Aktenzeichen: 810 IN 1021/26 A-77-
Beim Amtsgericht Frankfurt am Main ist im Insolvenzantragsverfahren über das Vermögen der apollo corporate finance GmbH Chartered Surveyors ein wichtiger Schritt erfolgt. Mit Beschluss vom 23. Juni 2026 hat das Gericht die vorläufige Insolvenzverwaltung angeordnet.
Die Gesellschaft mit Sitz in der Großen Eschersheimer Straße 13 in Frankfurt am Main gilt derzeit als führungslos. Das Unternehmen ist im Handelsregister des Amtsgerichts Frankfurt am Main unter HRB 95514 eingetragen.
Nach dem Beschluss des Gerichts dürfen Verfügungen der Schuldnerin ab sofort nur noch mit Zustimmung des vorläufigen Insolvenzverwalters wirksam vorgenommen werden. Damit soll sichergestellt werden, dass das Vermögen des Unternehmens bis zur Entscheidung über die Eröffnung eines Insolvenzverfahrens gesichert wird.

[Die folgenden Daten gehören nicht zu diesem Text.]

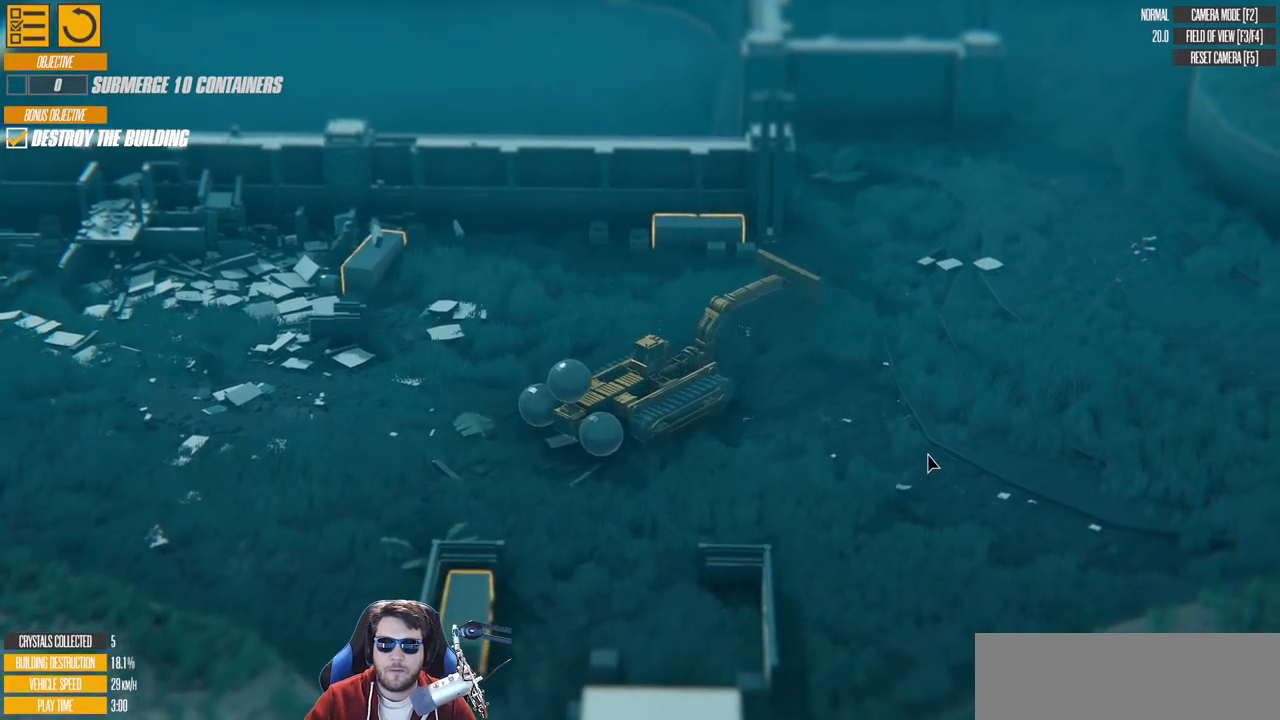
{"keys": ["a", "right"], "events": [[183, "left", "down"], [183, "w", "up"], [317, "left", "up"], [433, "right", "down"]]}
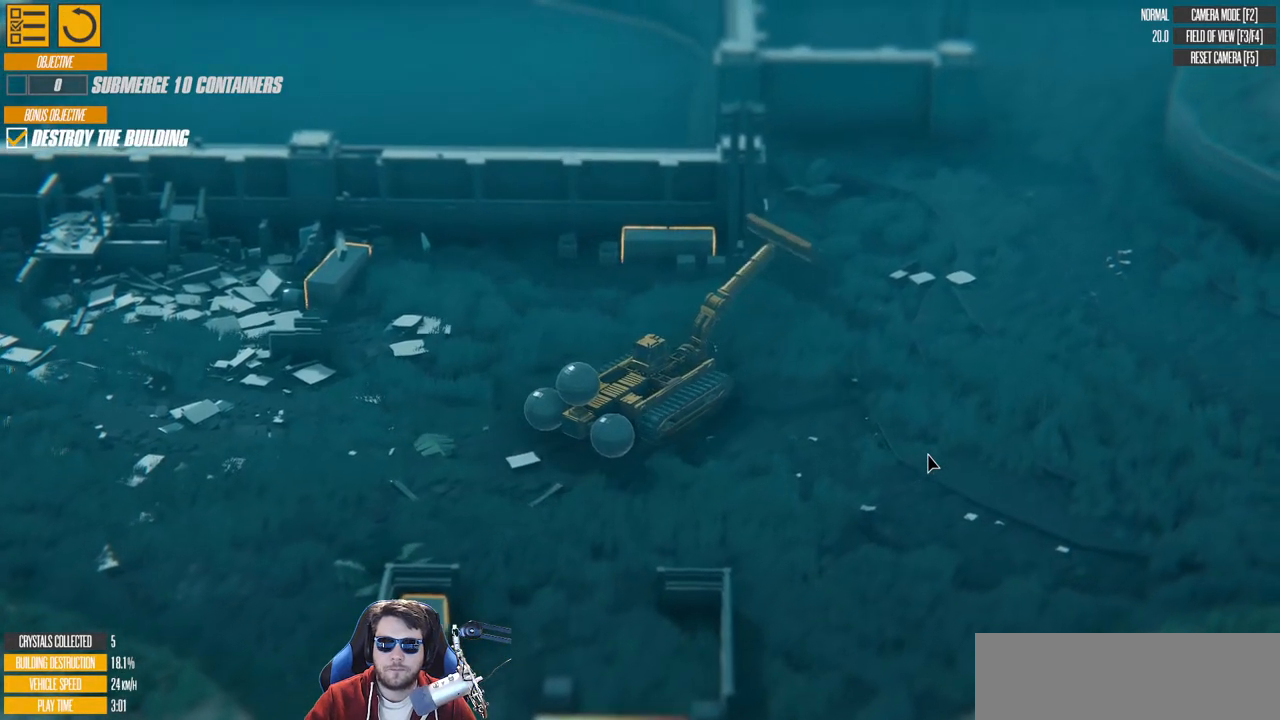
{"keys": ["a"], "events": [[450, "right", "up"]]}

Dr. Andreas Kleinschmidt übernimmt vorläufige Verwaltung
Zum vorläufigen Insolvenzverwalter wurde Rechtsanwalt Dr. Andreas Kleinschmidt von der White & Case Insolvenz GbR in Frankfurt am Main bestellt. Er wird nun die wirtschaftliche Situation des Unternehmens prüfen und feststellen, ob die Voraussetzungen für die Eröffnung eines regulären Insolvenzverfahrens vorliegen.
Zu seinen Aufgaben gehört insbesondere die Sicherung vorhandener Vermögenswerte sowie die Analyse der finanziellen Lage der Gesellschaft.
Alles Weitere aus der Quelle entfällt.